REQUIRED ACTION 1 -
Rewrite the asthma study passage, starting with "In the main" and going on through "asthma: main analysis.", swapping "asthma" for "reactive airway disease" wherever it occurs.
REQUIRED ACTION 2 -
List every odds ratio reported in the asthma study passage, together with the factor it belongs to.

In the main analysis, we found several factors to be independently associated with an increased likelihood of a subsequent diagnosis of asthma [Table 2]. After adjustment for confounders, we found that intraoperative bronchospasm was associated with a doubling of the risk of asthma (OR 2.29, 95% CI 1.10–4.74, p = 0.03). We also found that male sex (OR 1.57, 95% CI 1.39–1.76, p < 0.001) and younger age (OR 0.96, 95% CI 0.94–0.97, p < 0.001) were associated with future asthma diagnosis, while Black race was not. This model had fair discrimination (area under the receiver characteristic operator curve = 0.69 (0.008)) and fair relevance, being 20 times better than a random classifier (area under the precision recall curve = 0.06 compared to 0.003 for a random classifier).
TABLE 2.
Parsimonious model of factors associated with future diagnosis of asthma: main analysis.

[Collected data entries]
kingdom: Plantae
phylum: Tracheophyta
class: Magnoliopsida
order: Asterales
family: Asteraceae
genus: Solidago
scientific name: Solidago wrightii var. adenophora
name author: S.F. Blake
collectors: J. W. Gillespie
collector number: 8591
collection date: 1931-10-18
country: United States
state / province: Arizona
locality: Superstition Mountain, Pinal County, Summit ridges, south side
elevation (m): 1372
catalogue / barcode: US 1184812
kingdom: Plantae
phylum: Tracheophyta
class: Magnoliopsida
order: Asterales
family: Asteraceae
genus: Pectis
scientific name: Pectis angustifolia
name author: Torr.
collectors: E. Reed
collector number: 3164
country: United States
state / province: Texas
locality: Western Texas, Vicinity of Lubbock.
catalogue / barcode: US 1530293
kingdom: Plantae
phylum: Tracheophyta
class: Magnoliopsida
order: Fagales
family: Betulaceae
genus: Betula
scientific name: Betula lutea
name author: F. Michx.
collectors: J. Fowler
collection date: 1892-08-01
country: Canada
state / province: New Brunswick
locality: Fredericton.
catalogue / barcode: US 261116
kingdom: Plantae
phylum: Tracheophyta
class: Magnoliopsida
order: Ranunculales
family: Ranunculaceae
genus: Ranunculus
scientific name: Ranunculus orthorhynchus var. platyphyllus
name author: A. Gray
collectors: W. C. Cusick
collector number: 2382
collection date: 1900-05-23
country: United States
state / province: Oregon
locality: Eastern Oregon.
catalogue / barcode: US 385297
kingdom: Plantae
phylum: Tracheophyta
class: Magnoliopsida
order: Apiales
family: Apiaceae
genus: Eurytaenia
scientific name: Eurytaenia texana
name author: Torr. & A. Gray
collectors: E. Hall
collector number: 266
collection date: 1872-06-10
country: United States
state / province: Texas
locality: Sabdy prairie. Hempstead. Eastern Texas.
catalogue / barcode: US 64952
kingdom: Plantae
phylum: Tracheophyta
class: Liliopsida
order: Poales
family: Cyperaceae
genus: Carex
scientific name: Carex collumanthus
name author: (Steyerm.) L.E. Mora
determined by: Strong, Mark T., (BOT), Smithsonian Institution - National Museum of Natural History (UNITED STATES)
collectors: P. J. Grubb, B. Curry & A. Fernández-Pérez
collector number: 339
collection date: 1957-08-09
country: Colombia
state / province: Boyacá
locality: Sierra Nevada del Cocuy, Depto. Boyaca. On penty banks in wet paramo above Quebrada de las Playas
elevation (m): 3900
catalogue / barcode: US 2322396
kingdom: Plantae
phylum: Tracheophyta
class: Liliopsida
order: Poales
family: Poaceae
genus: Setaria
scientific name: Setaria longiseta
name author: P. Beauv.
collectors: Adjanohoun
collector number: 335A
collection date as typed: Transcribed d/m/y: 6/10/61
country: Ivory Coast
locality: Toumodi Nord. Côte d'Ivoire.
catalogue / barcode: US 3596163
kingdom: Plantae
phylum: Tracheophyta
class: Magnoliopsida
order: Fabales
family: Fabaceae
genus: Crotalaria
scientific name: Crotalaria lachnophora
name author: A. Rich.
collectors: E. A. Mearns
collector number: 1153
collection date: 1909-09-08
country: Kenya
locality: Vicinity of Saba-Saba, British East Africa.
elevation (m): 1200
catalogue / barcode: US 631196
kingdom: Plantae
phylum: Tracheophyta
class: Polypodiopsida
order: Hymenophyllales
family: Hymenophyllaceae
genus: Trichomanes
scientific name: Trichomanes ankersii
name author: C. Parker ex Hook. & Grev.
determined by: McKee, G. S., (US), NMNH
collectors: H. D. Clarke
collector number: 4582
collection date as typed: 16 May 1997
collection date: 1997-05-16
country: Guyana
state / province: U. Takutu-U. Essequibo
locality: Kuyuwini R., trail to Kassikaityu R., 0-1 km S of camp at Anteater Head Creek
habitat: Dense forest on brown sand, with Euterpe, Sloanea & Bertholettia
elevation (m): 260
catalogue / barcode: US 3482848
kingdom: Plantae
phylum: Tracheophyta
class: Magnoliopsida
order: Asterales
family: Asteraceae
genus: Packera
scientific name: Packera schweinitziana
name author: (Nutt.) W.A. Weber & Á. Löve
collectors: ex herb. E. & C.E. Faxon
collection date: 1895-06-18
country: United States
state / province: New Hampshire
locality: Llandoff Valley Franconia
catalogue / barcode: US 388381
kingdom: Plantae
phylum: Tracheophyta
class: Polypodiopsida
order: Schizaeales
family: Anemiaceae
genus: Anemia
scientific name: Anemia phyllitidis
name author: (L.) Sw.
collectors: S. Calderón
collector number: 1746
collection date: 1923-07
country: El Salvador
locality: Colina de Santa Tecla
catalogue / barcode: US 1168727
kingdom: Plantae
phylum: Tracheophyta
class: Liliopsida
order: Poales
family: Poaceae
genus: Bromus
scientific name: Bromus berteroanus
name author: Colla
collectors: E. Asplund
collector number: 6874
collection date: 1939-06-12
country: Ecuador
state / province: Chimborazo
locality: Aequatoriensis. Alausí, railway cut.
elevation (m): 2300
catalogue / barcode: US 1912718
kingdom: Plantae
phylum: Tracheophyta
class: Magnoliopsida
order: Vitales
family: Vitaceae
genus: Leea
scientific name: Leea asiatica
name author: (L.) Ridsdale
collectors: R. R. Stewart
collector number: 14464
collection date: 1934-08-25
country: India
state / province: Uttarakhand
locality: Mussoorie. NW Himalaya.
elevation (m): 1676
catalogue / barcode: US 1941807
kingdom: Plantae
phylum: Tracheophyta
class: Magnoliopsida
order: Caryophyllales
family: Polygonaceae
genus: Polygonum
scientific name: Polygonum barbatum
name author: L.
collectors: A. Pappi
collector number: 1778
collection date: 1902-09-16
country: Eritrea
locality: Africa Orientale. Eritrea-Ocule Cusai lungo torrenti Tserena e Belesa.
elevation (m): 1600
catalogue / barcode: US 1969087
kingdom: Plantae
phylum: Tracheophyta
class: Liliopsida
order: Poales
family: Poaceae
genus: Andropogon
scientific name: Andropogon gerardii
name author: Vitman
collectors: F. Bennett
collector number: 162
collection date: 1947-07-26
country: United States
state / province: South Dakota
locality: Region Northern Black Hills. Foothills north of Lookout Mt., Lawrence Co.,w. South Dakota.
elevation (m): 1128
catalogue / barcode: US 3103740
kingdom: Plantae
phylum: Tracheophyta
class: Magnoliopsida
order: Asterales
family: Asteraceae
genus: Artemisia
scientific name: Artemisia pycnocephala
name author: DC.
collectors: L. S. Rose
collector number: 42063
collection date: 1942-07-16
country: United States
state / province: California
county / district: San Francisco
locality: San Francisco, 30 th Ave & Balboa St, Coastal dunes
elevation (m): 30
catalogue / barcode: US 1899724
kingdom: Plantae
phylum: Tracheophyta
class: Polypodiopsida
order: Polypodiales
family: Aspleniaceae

YOUR RESPONSE 1 -
In the main analysis, we found several factors to be independently associated with an increased likelihood of a subsequent diagnosis of reactive airway disease [Table 2]. After adjustment for confounders, we found that intraoperative bronchospasm was associated with a doubling of the risk of reactive airway disease (OR 2.29, 95% CI 1.10–4.74, p = 0.03). We also found that male sex (OR 1.57, 95% CI 1.39–1.76, p < 0.001) and younger age (OR 0.96, 95% CI 0.94–0.97, p < 0.001) were associated with future reactive airway disease diagnosis, while Black race was not. This model had fair discrimination (area under the receiver characteristic operator curve = 0.69 (0.008)) and fair relevance, being 20 times better than a random classifier (area under the precision recall curve = 0.06 compared to 0.003 for a random classifier).
TABLE 2.
Parsimonious model of factors associated with future diagnosis of reactive airway disease: main analysis.

YOUR RESPONSE 2 -
- Intraoperative bronchospasm: OR 2.29
- Male sex: OR 1.57
- Younger age: OR 0.96